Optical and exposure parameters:

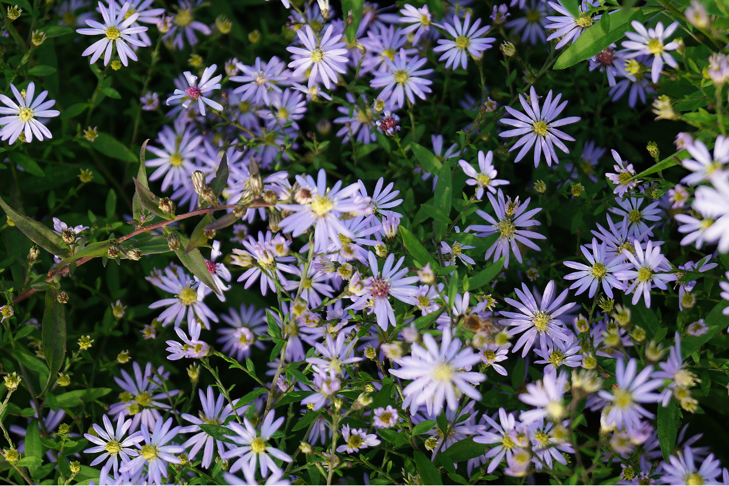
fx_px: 1670
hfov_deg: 24.6
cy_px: 243
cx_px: 364
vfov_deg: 16.6
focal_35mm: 82
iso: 100
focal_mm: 55
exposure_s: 1/100
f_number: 5.6
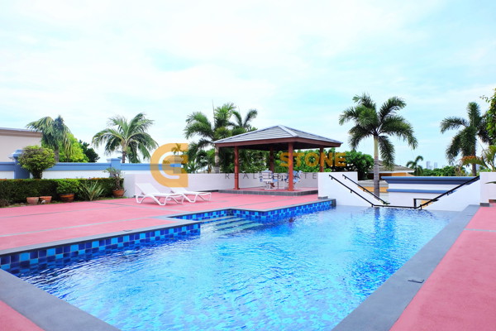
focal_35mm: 24
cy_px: 166
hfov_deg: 73.7
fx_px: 331
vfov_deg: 53.1
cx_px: 248
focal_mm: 16
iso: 400
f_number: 11
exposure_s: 1/350
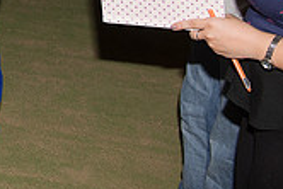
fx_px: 881
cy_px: -127
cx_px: -73
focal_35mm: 112
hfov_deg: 17.3
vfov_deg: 11.5
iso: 400
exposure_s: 1/200
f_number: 5.6
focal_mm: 32
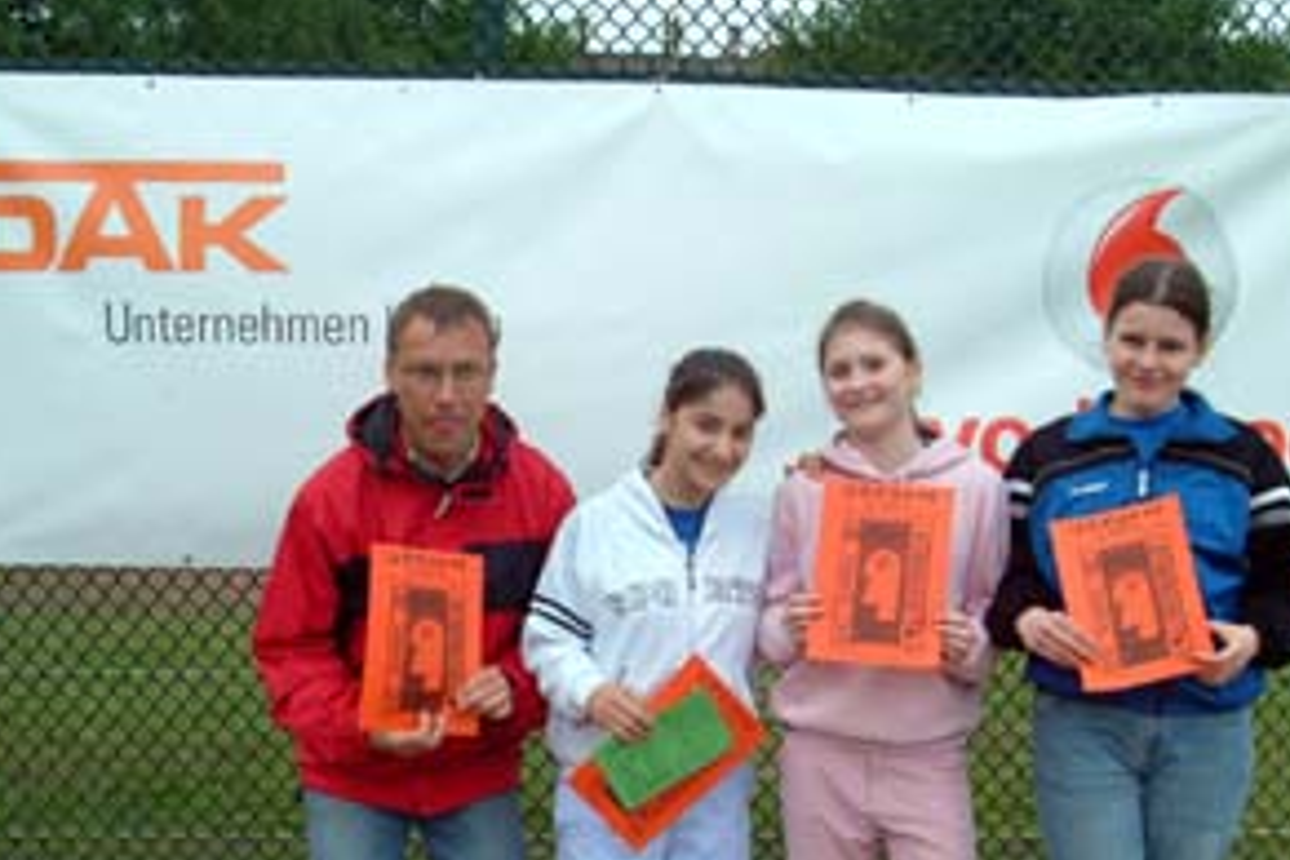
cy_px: 652
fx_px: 1748
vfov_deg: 27.2
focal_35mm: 49
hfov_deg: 40.5
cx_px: 723
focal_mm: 21
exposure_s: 1/350
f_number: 9.5
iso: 400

TASK INSTRUCTIONS:
Reproduce exactly the lines above from the one with "vfov_deg: 11.5" through the last line of the data, keeping both ends and dropping the pictures.

RESULT OF THIS TASK:
vfov_deg: 11.5
iso: 400
exposure_s: 1/200
f_number: 5.6
focal_mm: 32
cy_px: 652
fx_px: 1748
vfov_deg: 27.2
focal_35mm: 49
hfov_deg: 40.5
cx_px: 723
focal_mm: 21
exposure_s: 1/350
f_number: 9.5
iso: 400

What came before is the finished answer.